Property boss who hid fraud prison past resigns

Marc Waddington
BBC News
UGC Scott El Paraiso, who is tanned and wearing a beard and a white shirt, sits looking into the camera on a Zoom call with leaseholders in June 2024UGC
Scott El Paraiso has resigned from Urban Evolution following a BBC investigation

A property boss who hid his criminal past behind a new identity has resigned from his company following a BBC investigation.

Scott El Paraiso, who was jailed under his original name of Adam Minett over a £25,000 fraud in 2009, had been running Merseyside-based property firm Urban Evolution Property Management.

The Merseyside-based firm was accused by leaseholders in a Liverpool student block of exploiting fire safety concerns to try to get them to sell for less than they paid for their flats - something Mr El Paraiso and firm denied.

In a statement this week, Urban Evolution said it had been the victim of a "smear campaign", that Mr El Paraiso, 41, was stepping down to focus on representing leaseholders elsewhere, and that the company was planning a rebrand.

In a statement published on its website, Urban Evolution claimed it had been attacked for "putting lives before profit".

'Rebrand'

Its co-founder Ross Spencer said: "As a result of this smear campaign launched against us, we plan to rebrand the company in the coming days and Scott El Paraiso has decided to resign from his duties.

"Scott has multiple high value court cases underway representing over a thousand leaseholders. He still has their support and will continue to represent leaseholders across the country until these cases have come to a favourable conclusion."

Mr El Paraiso and Mr Spencer's company was accused by leaseholders in Arndale House, London Road, of exaggerating fire safety issues to pressure them into selling their units.

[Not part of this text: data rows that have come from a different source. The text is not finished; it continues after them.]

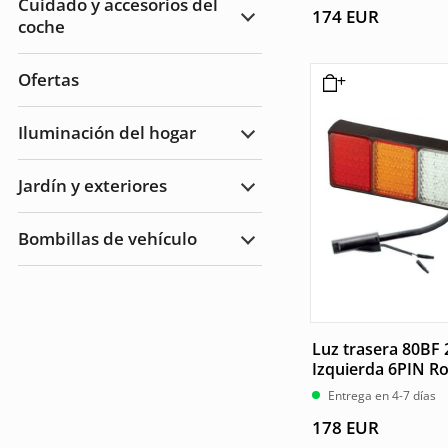
Cuidado y accesorios del
174
EUR
coche
Ampliar
Cuidado
del
automóvil
Ofertas
y
accesorios
Iluminación del hogar
Ampliar
Iluminación
del
Jardín y exteriores
hogar
Ampliar
Jardín
y
Bombillas de vehículo
Exteriores
Ampliar
Bombillas
de
vehículo
Luz trasera 80BF
Izquierda 6PIN Ro
Entrega en 4-7 días
178
EUR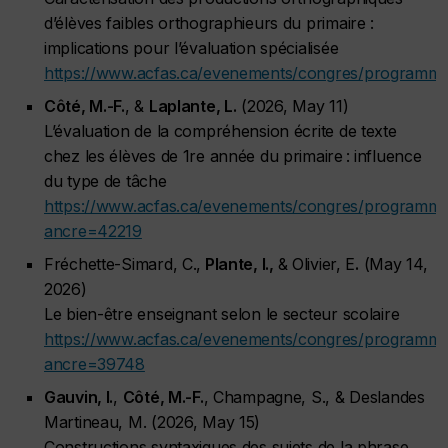
d’élèves faibles orthographieurs du primaire :
implications pour l’évaluation spécialisée
https://www.acfas.ca/evenements/congres/programme
Côté, M.-F.
, &
Laplante, L.
(2026, May 11)
L’évaluation de la compréhension écrite de texte
chez les élèves de 1re année du primaire : influence
du type de tâche
https://www.acfas.ca/evenements/congres/programm
ancre=42219
Fréchette-Simard, C.,
Plante, I.,
& Olivier, E
.
(May 14,
2026)
Le bien-être enseignant selon le secteur scolaire
https://www.acfas.ca/evenements/congres/programme
ancre=39748
Gauvin, I.
,
Côté, M.-F.
, Champagne, S., & Deslandes
Martineau, M. (2026, May 15)
Constructions syntaxiques des sujets de la phrase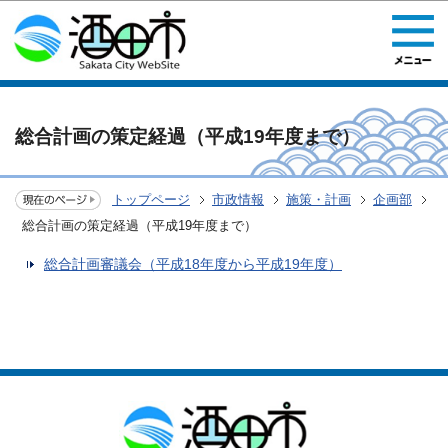
このページの本文へ移動
総合計画の策定経過（平成19年度まで）
トップページ
市政情報
施策・計画
企画部
総合計画の策定経過（平成19年度まで）
総合計画審議会（平成18年度から平成19年度）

In Mr Spencer's statement about Mr El Paraiso's resignation, he maintained that Arndale House was "unsafe" and "high risk".

Earlier this month, Merseyside Fire And Rescue Service signed off remedial works undertaken by its new management firm, Haymarket, as complete.

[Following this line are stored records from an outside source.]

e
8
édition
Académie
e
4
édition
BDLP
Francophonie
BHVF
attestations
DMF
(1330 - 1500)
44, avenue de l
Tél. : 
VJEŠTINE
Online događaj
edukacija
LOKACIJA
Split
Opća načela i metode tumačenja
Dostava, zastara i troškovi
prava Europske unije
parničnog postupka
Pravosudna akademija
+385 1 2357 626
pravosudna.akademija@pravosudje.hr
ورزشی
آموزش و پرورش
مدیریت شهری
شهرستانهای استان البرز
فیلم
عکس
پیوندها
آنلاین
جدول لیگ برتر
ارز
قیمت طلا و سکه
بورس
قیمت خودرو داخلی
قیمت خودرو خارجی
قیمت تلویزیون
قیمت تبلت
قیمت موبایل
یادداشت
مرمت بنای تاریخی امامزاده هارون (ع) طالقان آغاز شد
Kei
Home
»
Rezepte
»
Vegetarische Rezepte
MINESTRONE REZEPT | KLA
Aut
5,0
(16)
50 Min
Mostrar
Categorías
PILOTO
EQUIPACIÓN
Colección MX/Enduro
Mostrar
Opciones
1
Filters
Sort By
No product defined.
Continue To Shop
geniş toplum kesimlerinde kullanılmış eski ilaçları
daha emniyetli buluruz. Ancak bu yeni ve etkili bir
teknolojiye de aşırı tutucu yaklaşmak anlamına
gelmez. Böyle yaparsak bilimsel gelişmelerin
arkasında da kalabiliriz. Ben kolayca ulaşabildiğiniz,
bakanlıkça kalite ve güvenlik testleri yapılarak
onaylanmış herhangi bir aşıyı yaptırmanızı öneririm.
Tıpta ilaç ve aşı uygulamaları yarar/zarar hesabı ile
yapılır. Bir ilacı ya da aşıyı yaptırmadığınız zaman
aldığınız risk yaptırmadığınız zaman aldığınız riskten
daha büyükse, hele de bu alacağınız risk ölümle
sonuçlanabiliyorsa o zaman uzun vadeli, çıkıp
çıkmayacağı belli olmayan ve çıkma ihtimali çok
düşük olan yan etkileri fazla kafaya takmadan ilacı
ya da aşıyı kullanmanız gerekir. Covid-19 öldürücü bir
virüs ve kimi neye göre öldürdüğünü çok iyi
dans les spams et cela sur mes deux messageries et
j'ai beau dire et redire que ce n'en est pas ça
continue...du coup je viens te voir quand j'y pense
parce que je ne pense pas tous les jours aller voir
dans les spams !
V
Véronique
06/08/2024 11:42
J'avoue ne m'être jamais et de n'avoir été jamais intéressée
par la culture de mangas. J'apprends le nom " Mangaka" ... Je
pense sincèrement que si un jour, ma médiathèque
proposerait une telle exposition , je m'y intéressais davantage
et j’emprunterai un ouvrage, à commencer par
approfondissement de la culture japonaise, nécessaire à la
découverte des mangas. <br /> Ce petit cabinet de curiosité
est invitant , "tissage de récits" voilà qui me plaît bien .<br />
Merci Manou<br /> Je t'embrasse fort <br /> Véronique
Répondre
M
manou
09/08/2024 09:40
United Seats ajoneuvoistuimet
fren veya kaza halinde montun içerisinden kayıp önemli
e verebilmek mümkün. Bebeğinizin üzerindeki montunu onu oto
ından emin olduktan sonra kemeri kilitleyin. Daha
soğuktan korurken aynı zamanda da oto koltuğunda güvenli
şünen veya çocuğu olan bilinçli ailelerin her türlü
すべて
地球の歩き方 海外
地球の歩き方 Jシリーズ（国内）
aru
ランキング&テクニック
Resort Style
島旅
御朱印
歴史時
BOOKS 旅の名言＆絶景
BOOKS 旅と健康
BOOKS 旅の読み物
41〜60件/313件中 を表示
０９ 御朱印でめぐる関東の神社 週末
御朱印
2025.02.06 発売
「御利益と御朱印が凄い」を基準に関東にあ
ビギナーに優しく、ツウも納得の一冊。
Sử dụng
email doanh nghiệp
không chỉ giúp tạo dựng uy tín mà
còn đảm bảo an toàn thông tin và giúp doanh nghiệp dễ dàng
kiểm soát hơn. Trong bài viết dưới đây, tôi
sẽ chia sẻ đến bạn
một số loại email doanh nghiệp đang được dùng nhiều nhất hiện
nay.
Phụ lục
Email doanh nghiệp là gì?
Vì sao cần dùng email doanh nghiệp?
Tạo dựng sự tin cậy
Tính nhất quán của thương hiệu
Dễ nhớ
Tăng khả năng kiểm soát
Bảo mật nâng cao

UGC Adam Minett, in a photo taken in the mid-2000s, pours champagne out of a bottle while on a night out in a Liverpool nightclubUGC
Scott El Paraiso had denied to his customers at Sheffield's Sovereign and Newbank House development that he was previously Adam Minett and that he had a criminal record

A BBC investigation found that while Mr El Paraiso, from Wirral, claimed he might be able to bring in an Omani investor who had bought flats in a nearby building, the flats in the other building were actually bought by a network of companies controlled by Mr El Paraiso and Mr Spencer.

Mr El Paraiso also said that his Mr Al-Huseini had not actually bought any properties in the end, and that his name was being removed from the Companies House filings

A former student tenant of the company, Hamza Al-Huseini, told the BBC he believed his identity had been stolen in order to make it look as though dozens of companies controlled by Mr Spencer and Mr El Paraiso were actually owned by a foreign investor when they were buying up properties for as little as £5,000 each.

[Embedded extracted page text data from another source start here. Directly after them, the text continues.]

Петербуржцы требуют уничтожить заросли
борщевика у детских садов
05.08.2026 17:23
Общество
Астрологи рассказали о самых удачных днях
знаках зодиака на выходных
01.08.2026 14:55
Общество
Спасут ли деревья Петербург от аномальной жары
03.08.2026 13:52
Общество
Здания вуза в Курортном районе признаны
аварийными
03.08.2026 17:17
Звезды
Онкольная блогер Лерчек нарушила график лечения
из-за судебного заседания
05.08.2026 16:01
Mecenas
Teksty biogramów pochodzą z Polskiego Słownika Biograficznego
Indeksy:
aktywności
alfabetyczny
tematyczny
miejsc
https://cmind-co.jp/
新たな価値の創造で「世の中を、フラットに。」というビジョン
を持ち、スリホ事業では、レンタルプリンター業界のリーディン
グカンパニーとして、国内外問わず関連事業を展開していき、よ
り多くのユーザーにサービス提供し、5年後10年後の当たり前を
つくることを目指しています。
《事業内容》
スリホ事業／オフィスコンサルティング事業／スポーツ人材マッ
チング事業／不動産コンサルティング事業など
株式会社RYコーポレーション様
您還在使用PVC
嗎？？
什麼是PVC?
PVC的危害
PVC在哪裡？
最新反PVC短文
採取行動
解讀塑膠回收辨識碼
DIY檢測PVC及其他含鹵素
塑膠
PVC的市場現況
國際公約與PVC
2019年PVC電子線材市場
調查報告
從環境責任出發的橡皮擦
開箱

In response to the allegations, Mr El Paraiso claimed he had changed his name for personal reasons, not to hide his criminal past.

He and Urban Evolution also said students had only been advised to move out of Arndale House for their own safety, and that leaseholders had failed to pay for repairs to make it safe - which the leaseholders dispute. They said leaseholders were told of the possibility of selling their flats as a way for them to withdraw their investment once it was clear government funding to fix cladding issues was denied.

They also claimed the Mr Al-Huseini they had been working with was a different one to their former tenant and he did not end up buying the flats in the nearby building.

They claimed Mr Al-Huseini's name would be removed from Companies House filings, but did not respond to requests for evidence of his existence.

The exterior of Arndale House in London Road, Liverpool. It is a seven-storey block with a number of shops in the ground floor.
Leaseholders in Arndale House claimed Mr El Paraiso had lied exaggerated fire safety issues at the building to pressure them to sell their investments for less than they paid for them

Ahead of the BBC publishing its investigation into Mr El Paraiso and Urban Evolution, he offered up testimonials from leaseholders at Sovereign Newbank House in Sheffield, to whom he had denied having a former identity or criminal record when asked in 2022.

The BBC has seen evidence that Mr El Paraiso has since told them that "in the very distant past [he] made some errors of judgement" and that he was upset at having his "name dragged through the mud".

He also repeated his assertion that the Omani investor he had been dealing with was a different one to the person the BBC spoke to.

Companies House has now removed Mr Al-Huseini's name from documents indicating that he owned a company of which Mr El Paraiso and Mr Spencer are directors.

It told Mr Al-Huseini the company, BC Owner Holdings Ltd, had "no proper basis" for including his name on its paperwork.

Companies House has told the BBC that making false statements about who controls companies is a criminal offence.